A trip to San Francisco is not complete for Charlie and me without a visit to Tadich Grill. Established in 1849, it's San Francisco's oldest restaurant. We like to sit at the long wooden bar, leaning against the wall behind it with a drink while waiting for seats to open. Seats eventually do appear and so does a white-aproned waiter who sets down sliced bread that has a thick dark brown crust that's nearly burnt. Completely addictive. I ordered cioppino. I always order cioppino. I must have had cioppino 20 of the 30 or so times I've been to the Tadich. I even make it at home as I have the Tadich Grill book that includes the recipe. Charlie had littleneck clams steamed in a buttery broth which he sopped up with that bread. The waiter brought us paper bibs. I dig paper bibs.
Also waiting for a seat at the bar was an older man in a well-tailored business suit. He sat beside us, didn't look at the menu, and ordered glass of cabernet and a slab of rice pudding that came with a little pitcher of bourbon sauce. He poured the sauce around the pudding and ate slowly, with focus and pleasure. Then he paid and left. Clearly his Tadich tradition.
The Random House party was held at Water Bar in their upstairs room where a patio overlooks the Bay Bridge, spectacularly lit at sunset. I was a fan girl, chit chatting with Lee Child, Laurie King, and Karin Slaughter. A friend and I blissfully polished off most of a platter of ahi tuna tartar served in porcelain spoons while raw fish-averse buddies wrinkled their noses.
One afternoon, I explored the Ferry Building near the conference hotel, my shopping bag in hand with a goal of buying goodies for our family dinner as later I was heading on BART to the East Bay to spend time with my in-laws.
The first thing I bought was a Mo's Milk Chocolate Bacon Bar. 'Nuff said.
I loaded my bag with sheep's milk feta from Cowgirl Creamery, a small bag of the crispiest, most delectable chocolate chip cookies from Miette, and a baguette, cinnamon rolls, and a round of walnut/cranberry bread from Acme Bread Company. Back at the hotel bar, friends said the baguette wouldn't survive my trip to the East Bay intact. They were right. By the time I disembarked, the crusty end was toast (bad pun... couldn't resist!).
On Sunday in the East Bay, we went to a farmer's market to shop for our family dinner that night.

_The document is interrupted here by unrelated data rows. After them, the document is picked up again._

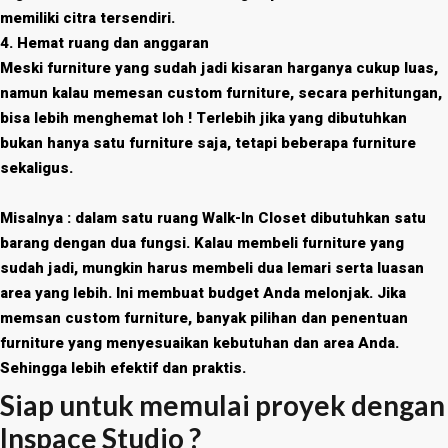
memiliki citra tersendiri.
4. Hemat ruang dan anggaran
Meski furniture yang sudah jadi kisaran harganya cukup luas,
namun kalau memesan custom furniture, secara perhitungan,
bisa lebih menghemat loh ! Terlebih jika yang dibutuhkan
bukan hanya satu furniture saja, tetapi beberapa furniture
sekaligus.
Misalnya : dalam satu ruang Walk-In Closet dibutuhkan satu
barang dengan dua fungsi. Kalau membeli furniture yang
sudah jadi, mungkin harus membeli dua lemari serta luasan
area yang lebih. Ini membuat budget Anda melonjak. Jika
memsan custom furniture, banyak pilihan dan penentuan
furniture yang menyesuaikan kebutuhan dan area Anda.
Sehingga lebih efektif dan praktis.
Siap untuk memulai proyek dengan
Inspace Studio ?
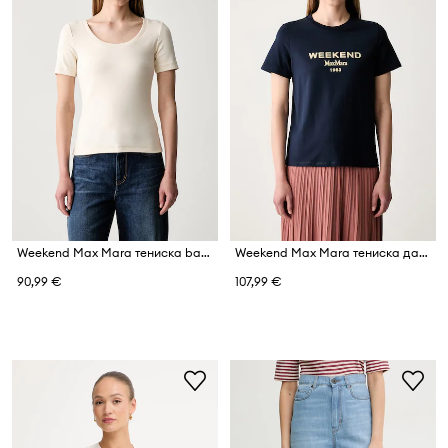
Weekend Max Mara тениска basic дамска от памук с еластан WKDMULTIJ
Weekend Max Mara тениска дамска от памук WKDEDISON
90,99 €
107,99 €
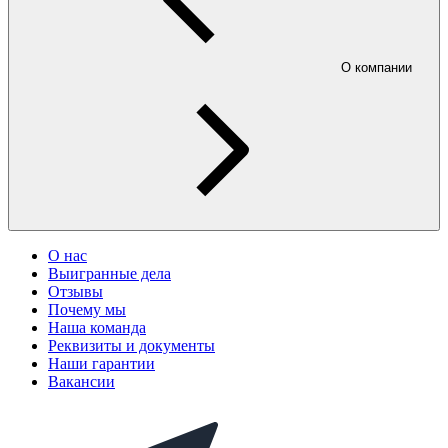
О компании
О нас
Выигранные дела
Отзывы
Почему мы
Наша команда
Реквизиты и документы
Наши гарантии
Вакансии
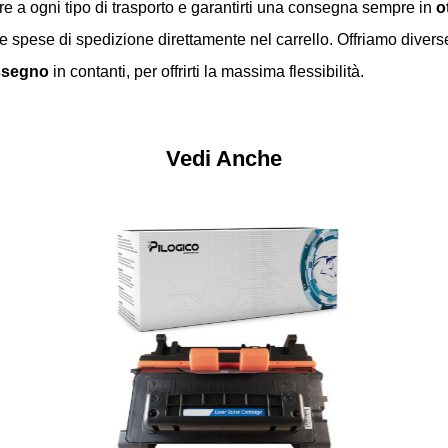
re a ogni tipo di trasporto e garantirti una consegna sempre in
o
 spese di spedizione direttamente nel carrello. Offriamo divers
assegno
in contanti, per offrirti la massima flessibilità.
Vedi Anche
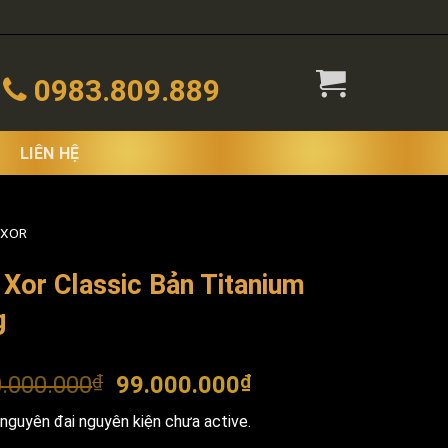
0983.809.889
LIÊN HỆ
 XOR
 Xor Classic Bản Titanium
g
Original
Current
.000.000
₫
99.000.000
₫
price
price
nguyên đai nguyên kiện chưa active.
was:
is:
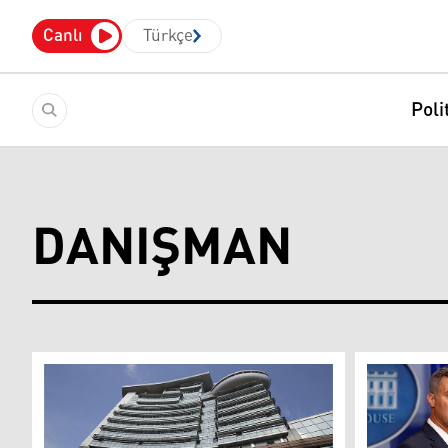
Canlı
Türkçe
Poli
DANIŞMAN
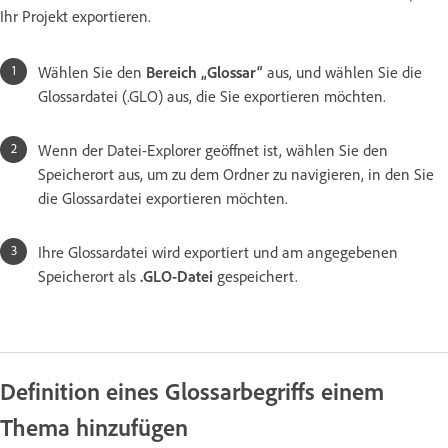
Ihr Projekt exportieren.
Wählen Sie den
Bereich „Glossar“
aus, und wählen Sie die
Glossardatei (.GLO) aus, die Sie exportieren möchten.
Wenn der Datei-Explorer geöffnet ist, wählen Sie den
Speicherort aus, um zu dem Ordner zu navigieren, in den Sie
die Glossardatei exportieren möchten.
Ihre Glossardatei wird exportiert und am angegebenen
Speicherort als
.GLO-Datei
gespeichert.
Definition eines Glossarbegriffs einem
Thema hinzufügen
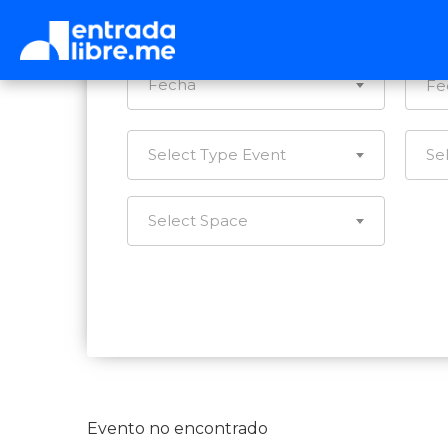
Ca
Fecha
Select Type Event
Se
Select Space
Evento no encontrado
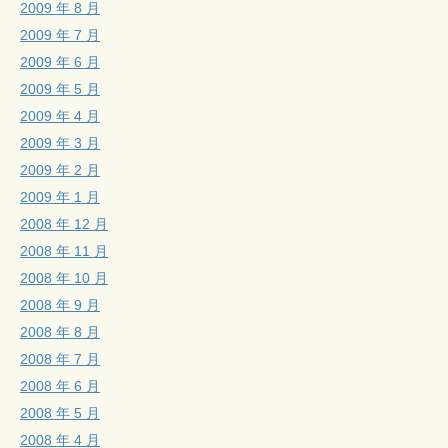
2009 年 8 月
2009 年 7 月
2009 年 6 月
2009 年 5 月
2009 年 4 月
2009 年 3 月
2009 年 2 月
2009 年 1 月
2008 年 12 月
2008 年 11 月
2008 年 10 月
2008 年 9 月
2008 年 8 月
2008 年 7 月
2008 年 6 月
2008 年 5 月
2008 年 4 月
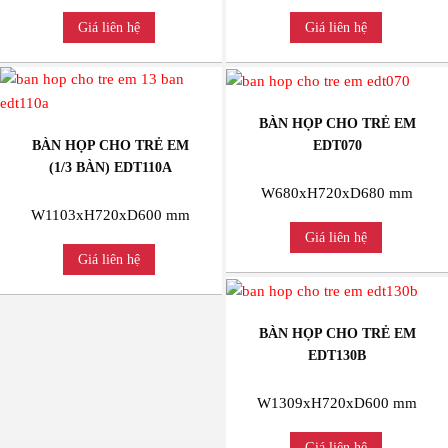
Giá liên hệ
Giá liên hệ
BÀN HỌP CHO TRẺ EM
EDT070
BÀN HỌP CHO TRẺ EM
(1/3 BÀN) EDT110A
W680xH720xD680 mm
W1103xH720xD600 mm
Giá liên hệ
Giá liên hệ
BÀN HỌP CHO TRẺ EM
EDT130B
W1309xH720xD600 mm
Giá liên hệ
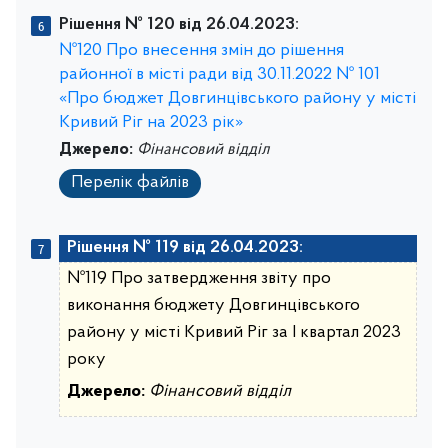
Рішення № 120 від 26.04.2023:
№120 Про внесення змін до рішення
районної в місті ради від 30.11.2022 № 101
«Про бюджет Довгинцівського району у місті
Кривий Ріг на 2023 рік»
Джерело:
Фінансовий відділ
Перелік файлів
Рішення № 119 від 26.04.2023:
№119 Про затвердження звіту про
виконання бюджету Довгинцівського
району у місті Кривий Ріг за І квартал 2023
року
Джерело:
Фінансовий відділ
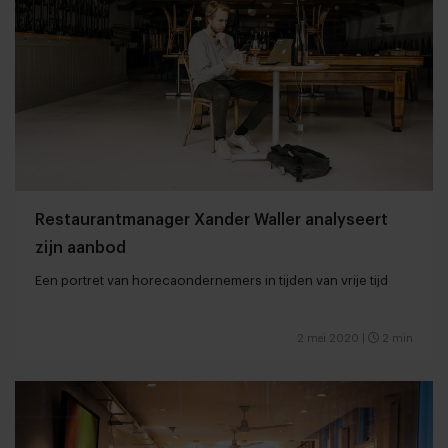
Restaurantmanager Xander Waller analyseert
zijn aanbod
Een portret van horecaondernemers in tijden van vrije tijd
2 mei 2020
|
2 min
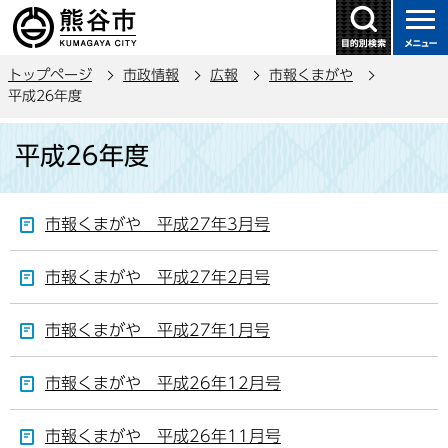
こ
の
ペ
トップページ
市政情報
広報
市報くまがや
ー
平成26年度
ジ
本
の
平成26年度
文
先
こ
頭
こ
で
市報くまがや 平成27年3月号
か
す
ら
市報くまがや 平成27年2月号
市報くまがや 平成27年1月号
市報くまがや 平成26年12月号
市報くまがや 平成26年11月号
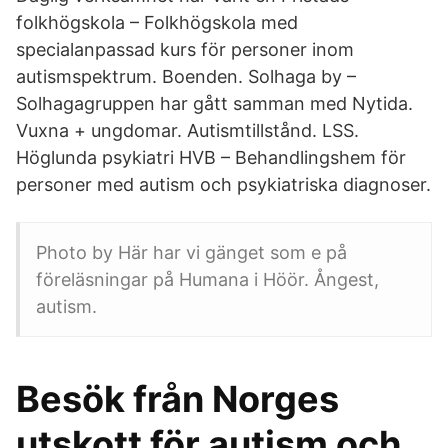
folkhögskola – Folkhögskola med
specialanpassad kurs för personer inom
autismspektrum. Boenden. Solhaga by –
Solhagagruppen har gått samman med Nytida.
Vuxna + ungdomar. Autismtillstånd. LSS.
Höglunda psykiatri HVB – Behandlingshem för
personer med autism och psykiatriska diagnoser.
Photo by Här har vi gänget som e på
föreläsningar på Humana i Höör. Ångest,
autism.
Besök från Norges
utskott för autism och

We bought lots of wonderful produce for a big pot of stew, but the star was grass-fed local beef from Alhambra Valley Beef. I've eaten grass-fed beef before and to me it tasted like, well, grass. This beef was so flavorful. Words that come to mind are fresh and light.
While browning the beef, I recalled lessons learned from Julia Child. "Don't be afraid of the fire" (get that pan and oil hot) and "don't crowd the beef as you'll steam it and not brown it." (Add Julia's trilling voice). Ah, Julia. How can there be people who don't know who you are? (Read to the middle of my Big Sur post). My farmer's market stew was a success.
We had lunch with family and friends at The Dead Fish in the bayside city of Crockett. It's a charming restaurant with a funny name, hilarious menu, and great food. It was a rainy day. We sat by a window overlooking the Carquinez Straits (gotta love the name). I had crab cakes--crisp panko breadcrumbs on the outside and succulent inside.
The next day, we made PB & J sandwiches for the drive home. Thanks for the delicious memories, S.F.